● **Условия задания**:
1. Почему, согласно рассуждению о правосудии и смертной казни, словам «личная безопасность» и «государственная безопасность» не нужно придавать смысл еще более обширный и безграничный? Ответьте одним–тремя предложениями.
2. Продолжите рассуждение о правосудии и смертной казни с того места, на котором заканчивается этот текст.

● **Предложенный текст**:
Записные книжки — страница 62 из 123

Одна совесть, одно всезрящее Провидение может наказывать за преступные мысли, но человеческому правосудию не должны быть доступны тайны сердца, хотя даже и оглашенные. Правительство должно обеспечить государственную безопасность от исполнения подобных покушений, но права его не идут далее.

Я защищаю жизнь против убийцы, уже поднявшего на меня нож, и защищаю ее, отъемля жизнь у противника, но если по одному сознанию намерений его спешу обеспечить свою жизнь от опасности еще только возможной лишением жизни его самого, то выходит, что уже убийца настоящий не он, а я. Личная безопасность, государственная безопасность — слова многозначительные, и потому не нужно придавать им смысл еще обширнейший и безграничный, а не то безопасность одного члена или целого общества станет опасностью каждого и всех.

Правительство имело право и обязанность очистить, по крайней мере на время, общество от врагов его настоящего устройства, и обширная Сибирь предлагала ему свои безопасные заточения. Других нужно было выслать за границу: и Европа, и Америка не устрашились бы наводнения наших революционистов. Не подобными им людьми совершается революция, не только на чужбине, но и дома.

Пример казней как необходимый страх для обуздания последователей есть старый припев, ничего не доказывающий. Когда кровавые фазы Французской революции, видевшей поочередную гибель и жертв, и притеснителей, и мучеников, и мучителей, не служат достаточными возвещениями об угрожающих последствиях, то какую пользу принесет лишняя виселица? Когда страх казни не удерживает руки преступника закоренелого, не пугает алчного и низкого корыстолюбия, то испугает ли он страсть, ослепленную бедственными заблуждениями, вдыхающую в душу необыкновенный пламень и силу, чуждые душе мрачного разбойника, посягающего на вашу жизнь из-за ста рублей?

● **Учебный материал**:
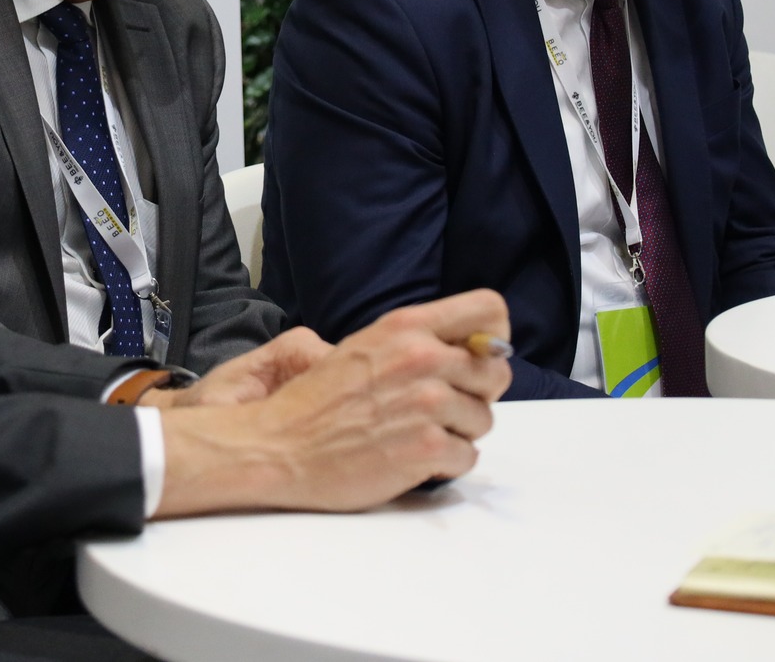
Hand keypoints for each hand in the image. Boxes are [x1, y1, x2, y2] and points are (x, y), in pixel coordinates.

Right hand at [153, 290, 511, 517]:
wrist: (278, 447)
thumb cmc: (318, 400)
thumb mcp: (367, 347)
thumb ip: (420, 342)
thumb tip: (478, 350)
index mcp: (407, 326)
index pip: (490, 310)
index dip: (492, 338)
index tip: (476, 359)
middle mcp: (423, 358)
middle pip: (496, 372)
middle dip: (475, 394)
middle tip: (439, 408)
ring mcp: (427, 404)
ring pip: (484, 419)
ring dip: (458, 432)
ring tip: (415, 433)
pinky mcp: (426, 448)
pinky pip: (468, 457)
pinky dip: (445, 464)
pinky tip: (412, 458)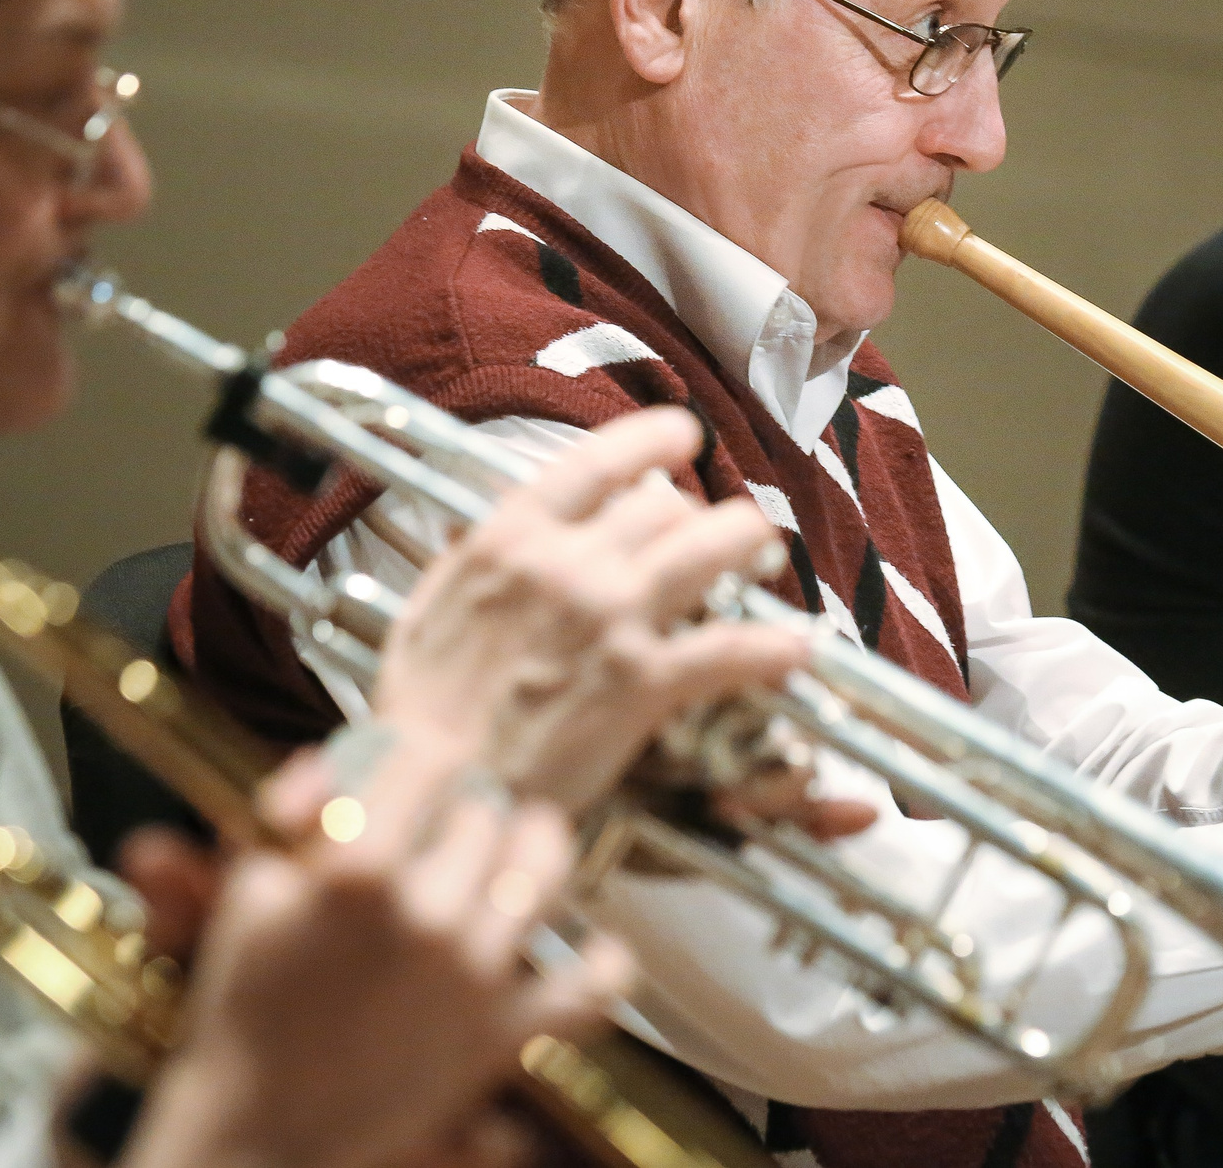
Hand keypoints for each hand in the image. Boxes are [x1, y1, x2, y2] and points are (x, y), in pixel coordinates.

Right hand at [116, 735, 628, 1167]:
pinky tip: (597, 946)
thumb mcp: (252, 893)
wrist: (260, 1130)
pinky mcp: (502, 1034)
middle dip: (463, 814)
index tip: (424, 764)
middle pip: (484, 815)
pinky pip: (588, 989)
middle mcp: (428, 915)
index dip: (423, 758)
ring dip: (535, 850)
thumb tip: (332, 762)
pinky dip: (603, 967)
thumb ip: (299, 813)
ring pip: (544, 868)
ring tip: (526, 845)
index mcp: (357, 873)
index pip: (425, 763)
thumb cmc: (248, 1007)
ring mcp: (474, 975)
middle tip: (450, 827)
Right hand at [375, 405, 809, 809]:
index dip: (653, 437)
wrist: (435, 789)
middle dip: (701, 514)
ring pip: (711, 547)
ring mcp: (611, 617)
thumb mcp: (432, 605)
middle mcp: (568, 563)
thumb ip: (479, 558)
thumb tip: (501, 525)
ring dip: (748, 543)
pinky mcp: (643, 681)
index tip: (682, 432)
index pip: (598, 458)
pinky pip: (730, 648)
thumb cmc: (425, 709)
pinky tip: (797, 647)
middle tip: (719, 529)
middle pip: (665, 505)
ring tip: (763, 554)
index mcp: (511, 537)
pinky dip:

● **Ответы по номерам**:
1. Эти слова и без того многозначительны. Если придать им безграничный смысл, безопасность одного члена или целого общества станет опасностью каждого и всех.

2.
Плаха грозит и ему так же, как государственному преступнику, но ему она является во всем ужасе позора, а последнему – в полном блеске апофеоза мученичества. И если страх не действует на порок, всегда малодушный в существе своем, то подействует ли он на фанатизм, который в самом начале своем есть уже исступление, или выступление, из границ обыкновенного?

Одни безумцы могут затеять революцию на свое иждивение и для своих барышей. Рассудок, опыт должны им сказать, что первые затейщики бывают первыми жертвами, но они безумцы, в них нет слуха для того, чтобы внимать голосу рассудка и опыта! Следовательно, и казнь их будет бесплодной для других последователей, равно безумных. А для того, кто замышляет революцию в твердом и добросовестном убеждении, что делает должное, личный успех затмевается в ложном или истинном свете того, что он почитает истиной!

…Закон может лишить свободы, ибо он ее и даровать может, но жизнь изъемлется из его ведомства. Смерть – таинство, никто из смертных не разгадал ее. Как же располагать тем, чего мы не знаем? Может быть, смерть есть величайшее благо, а мы в святотатственной слепоте ругаемся сею святыней! Может быть, сие таинство есть звено цепи, нам неприступной и незримой, и мы, расторгая его, потрясаем всю цепь и расстраиваем весь порядок мира, запредельного нашему.

Сии предположения могут быть приняты в уважение и не одним суеверием. Конечно, они сбиваются на мечтательность, но чем доказать их неосновательность, какими положительными опровержениями их низринуть?

Человек, закон не могут по произволу даровать жизнь, следовательно, не властны они даровать и смерть, которая есть ее естественное и непосредственное последствие.

* * *

20 июля

Если смертная казнь и в возвышенном отношении есть мера противоестественная и нам не подлежащая, то увидим далее, что как наказание не согласна она с целью своей. Может ли смерть, неминуемая участь каждого, быть почитаема за верховное наказание, которое в существе своем должно быть чем-то отменным, изъятым из общего положения? Может ли мысль о смерти остановить того, кто не уверен ни в одном часе бытия своего? Сколько людей хладнокровно разыгрывают жизнь свою в разных опасных испытаниях, в поединках, в предприятиях дерзновенных? Если страх насильственной смерти был бы так действителен над человеком, то из кого вербовалась бы армия?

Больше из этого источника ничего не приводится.